::: Records :::
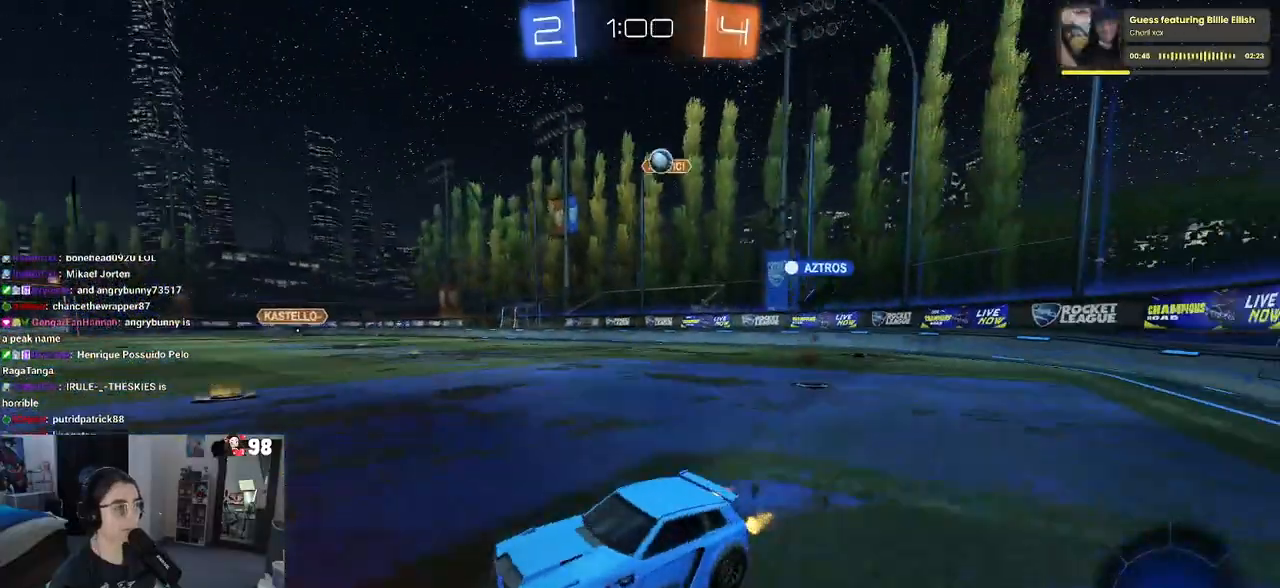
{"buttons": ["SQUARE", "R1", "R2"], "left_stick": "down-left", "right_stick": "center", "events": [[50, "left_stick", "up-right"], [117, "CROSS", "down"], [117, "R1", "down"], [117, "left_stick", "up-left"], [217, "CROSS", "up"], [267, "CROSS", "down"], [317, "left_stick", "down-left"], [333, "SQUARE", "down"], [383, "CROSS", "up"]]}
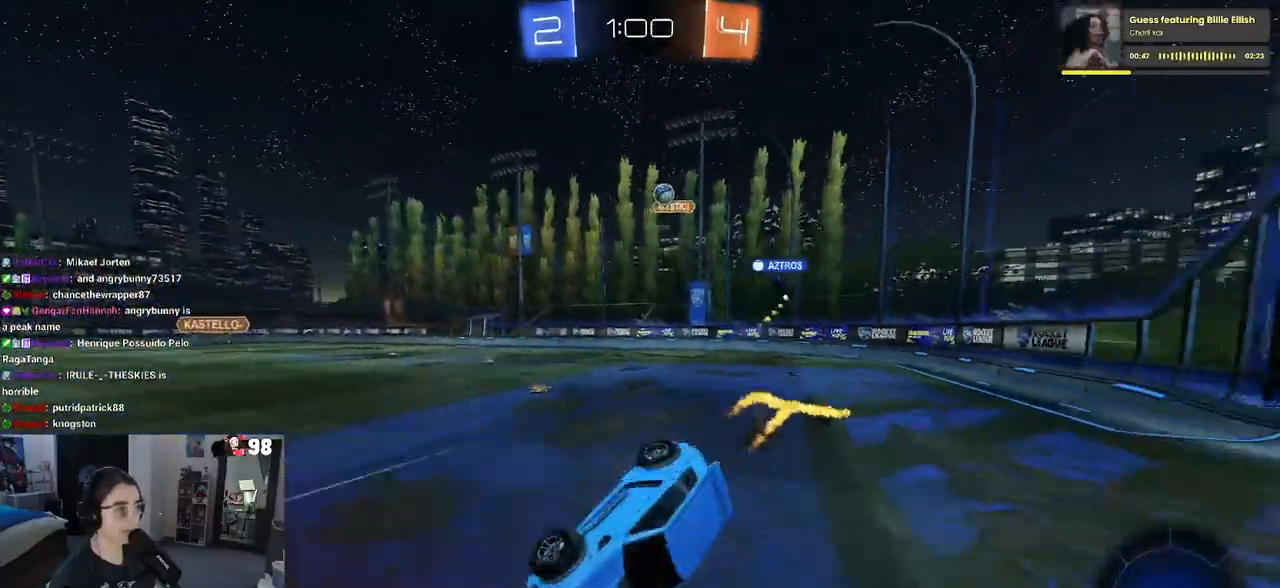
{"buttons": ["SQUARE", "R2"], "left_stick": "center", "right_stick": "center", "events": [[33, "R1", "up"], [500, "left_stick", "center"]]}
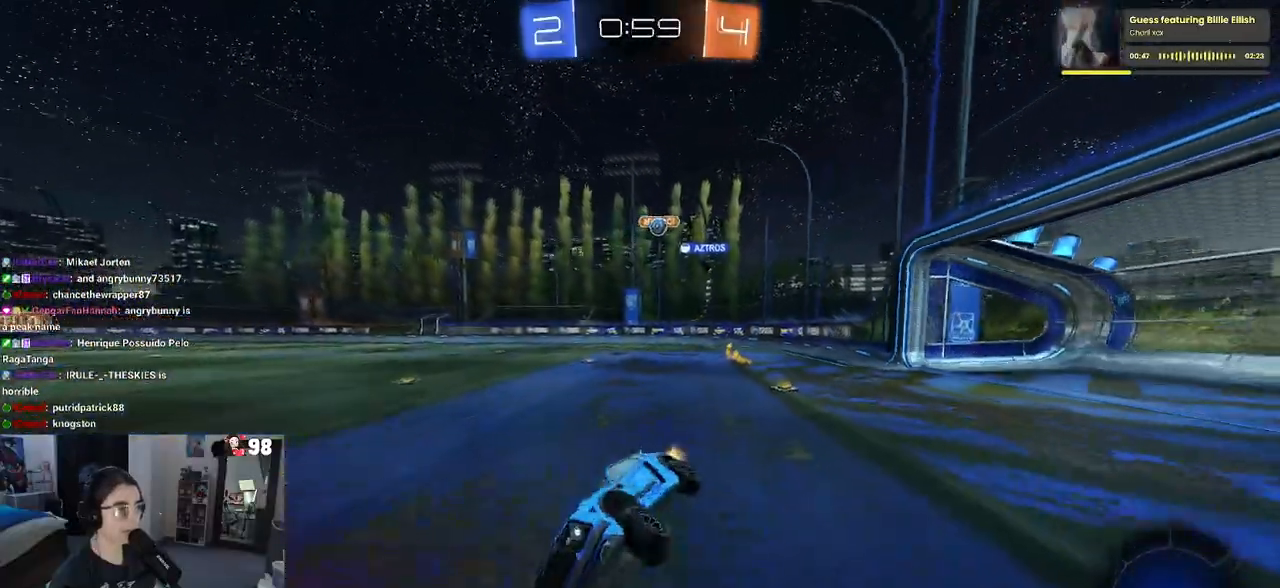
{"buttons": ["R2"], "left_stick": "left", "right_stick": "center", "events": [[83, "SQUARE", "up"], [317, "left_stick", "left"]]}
:::
::: Records :::
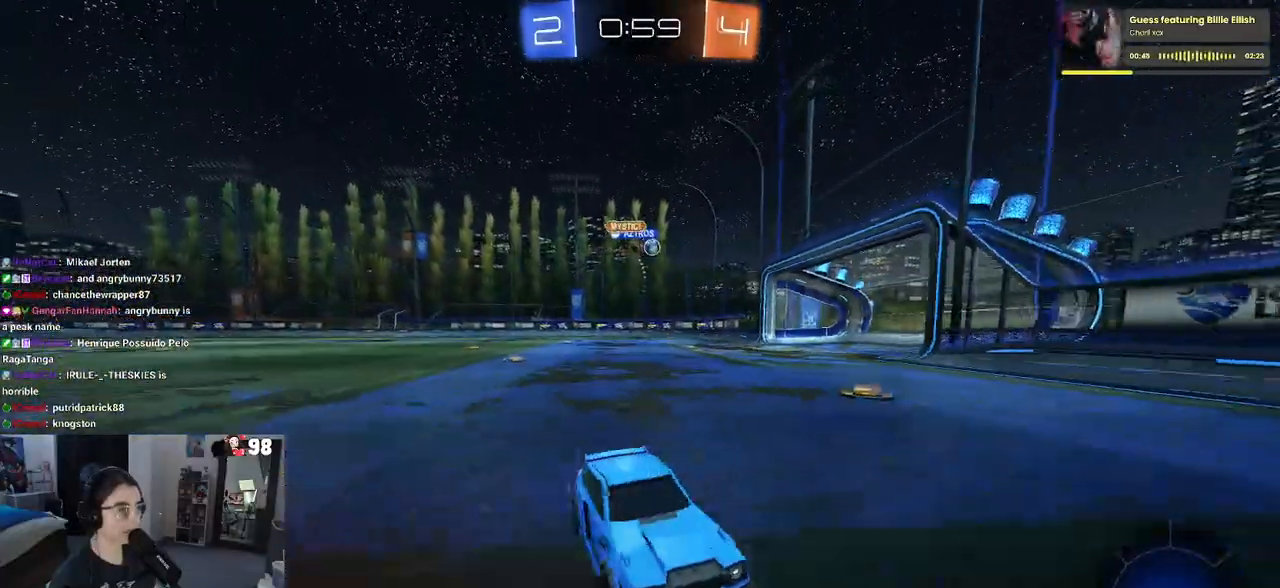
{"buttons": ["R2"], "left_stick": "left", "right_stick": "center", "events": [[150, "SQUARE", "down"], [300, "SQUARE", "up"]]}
:::
■ Required work ■
Report all lines of the data that include the word "down".

■ Task answer ■
{"buttons": ["SQUARE", "R1", "R2"], "left_stick": "down-left", "right_stick": "center", "events": [[50, "left_stick", "up-right"], [117, "CROSS", "down"], [117, "R1", "down"], [117, "left_stick", "up-left"], [217, "CROSS", "up"], [267, "CROSS", "down"], [317, "left_stick", "down-left"], [333, "SQUARE", "down"], [383, "CROSS", "up"]]}
{"buttons": ["R2"], "left_stick": "left", "right_stick": "center", "events": [[150, "SQUARE", "down"], [300, "SQUARE", "up"]]}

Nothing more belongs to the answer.